Fall Out Boy's “Save Rock & Roll” Album Review


Around this time last year, I came across a quote in the depths of the Internet that read: “Fall Out Boy is the older brother you wanted to be like when you were a kid and he got you into a lot of bands you listened to and you just idolized him but then he went to college and he said he’d come back for Christmas but it’s been three years since you’ve seen him and the phone number he gave you is disconnected.”

I stopped everything I was doing, thought about it, and realized it was so true. As college students it is very likely that all of our musical tastes have evolved. Many of us are not proud of a lot of our musical decisions throughout the years (this is coming from a girl who went through a severe Chris Brown phase in middle school), and may even look back on our old favorites in regret. However, as much as we despise our younger selves for our previous preferences, it’s hard not to admit that old bands and artists will always hold a special place in our hearts.  They were huge musical influences and helped shape what we listen to today. One of the bands that many of our peers remember listening to back in the day of C.D. players was pop-punkers Fall Out Boy, and after four years of anticipation and rumors of a permanent break-up after lead singer Patrick Stump released a solo album in 2011, they’ve finally come back to satiate the needs of its more mature audience with their new album “Save Rock & Roll.”

Although critics have called the album title extremely misleading and stated that the band has strayed too far from the angst-ridden sound it used to have, I found “Save Rock & Roll” to be a great comeback album. Fall Out Boy made very conscious decisions in the sound of this album, recognizing that the music scene along with its audience, now mostly college-age young adults, has shifted dramatically since their last release. The band kept in mind that EDM is creeping into just about every song you hear on a Top 40 radio station and that their listeners moved on from their high school lives to more independent college years. This might have accounted for the dramatic response from some music blogs and other sites. But then again, any band that hasn’t been around for four years and releases something new is bound to be criticized. As someone who thoroughly enjoyed listening to the album (maybe more than once) on a long car ride, here’s what I thought were some of FOB’s must-listen-to tracks, just in case anyone isn’t into the idea of downloading an entire album.


Track 01-The Phoenix:


            This song is super energetic and is suitably symbolic for the band’s comeback. If you’re into ancient mythology (or Harry Potter), you know that the phoenix is a mythological bird that periodically bursts into flames and dies, only to be reborn from the ashes. I see what you did there, Fall Out Boy.
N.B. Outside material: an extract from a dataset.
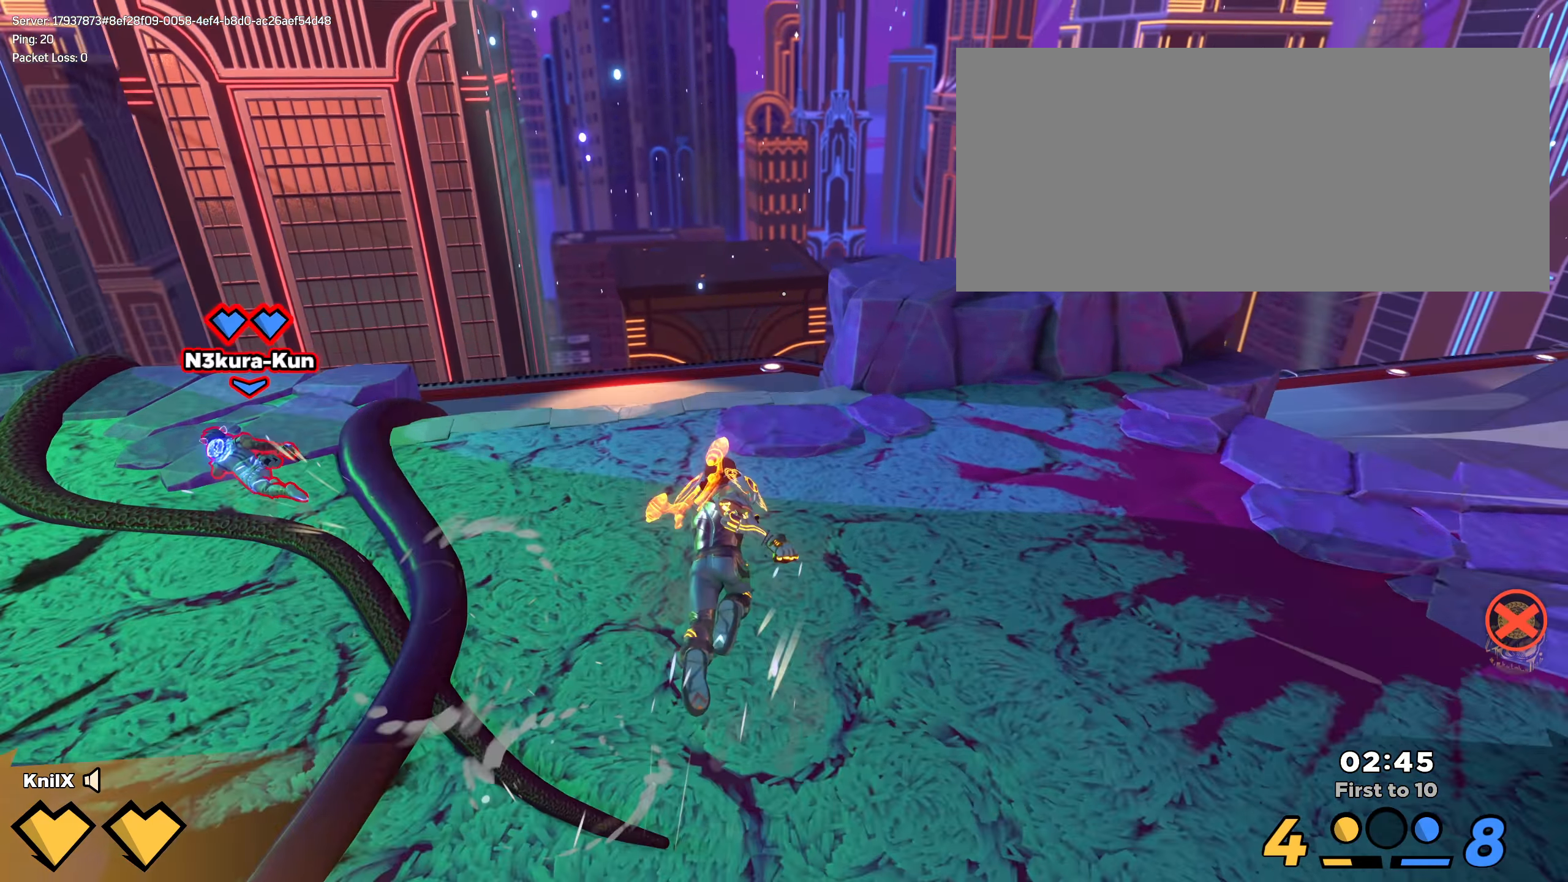
{"keys": ["d", "shift", "w"], "mouse": [], "events": [[58, "d", "down"], [91, "w", "up"], [150, "shift", "up"], [266, "shift", "down"], [325, "w", "down"]]}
Favorite lyric: “You know time crawls on when you're waiting for the song to start/ So dance alone to the beat of your heart”


Track 03- Alone Together:


For a second I almost thought that some old Fall Out Boy got mixed up on my “Save Rock & Roll” playlist. This song sounds so reminiscent of their older stuff that I felt like I was my chubby 7th grade self again - that good.

Favorite lyric: “I don’t know where you’re going, but do you got room for one more troubled soul.”


Track 06- The Mighty Fall:


I was pretty skeptical when I saw that Big Sean was featured in “The Mighty Fall.” This is the point where I thought “Okay, maybe they’re trying a little too hard.” But in its entirety, the song is catchy and powerful enough to get you going at the gym. (Except I can’t help but roll my eyes and throw up in my mouth a little every time Big Sean spits his “Hell yeah I’m a dick girl, I’m addicted to you” line).

Favorite lyric:  “But if you ask me two's a whole lot lonelier than one/Baby we should have left our love in the gutter where we found it/Cause you think your only crime is that you got caught.”


Track 11- Save Rock and Roll:


This last track is kind of a re-declaration of the band’s initial message and passion for their type of music. I also saw it as an attempt to comfort their audience, acknowledging that they’ve acted like that previously mentioned “idolized older brother who went off to college and disappeared,” but reminding us that the band we knew and loved is still “going down swinging.” I also loved hearing Elton John attempt a Patrick Stump voice.

Favorite lyric: “You are what you love, not who loves you.”


I could go on forever about the depth of each lyric in each song, but I feel like letting you do that yourself would make it more fun. All in all, I definitely recommend keeping an open mind and giving the album a listen. The older brother is back and trying to make up for the past four Christmases, you might as well give him a chance.